===== Given data

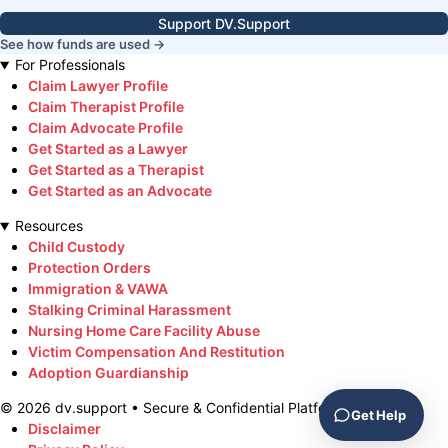
Support DV.Support
See how funds are used →
For Professionals
Claim Lawyer Profile
Claim Therapist Profile
Claim Advocate Profile
Get Started as a Lawyer
Get Started as a Therapist
Get Started as an Advocate
Resources
Child Custody
Protection Orders
Immigration & VAWA
Stalking Criminal Harassment
Nursing Home Care Facility Abuse
Victim Compensation And Restitution
Adoption Guardianship
©
2026
dv.support • Secure & Confidential Platform
Get Help
Disclaimer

==========

What you will do
Leave every picture out and output the records exactly.

Written solution
Support DV.Support
See how funds are used →
For Professionals
Claim Lawyer Profile
Claim Therapist Profile
Claim Advocate Profile
Get Started as a Lawyer
Get Started as a Therapist
Get Started as an Advocate
Resources
Child Custody
Protection Orders
Immigration & VAWA
Stalking Criminal Harassment
Nursing Home Care Facility Abuse
Victim Compensation And Restitution
Adoption Guardianship
©
2026
dv.support • Secure & Confidential Platform
Get Help
Disclaimer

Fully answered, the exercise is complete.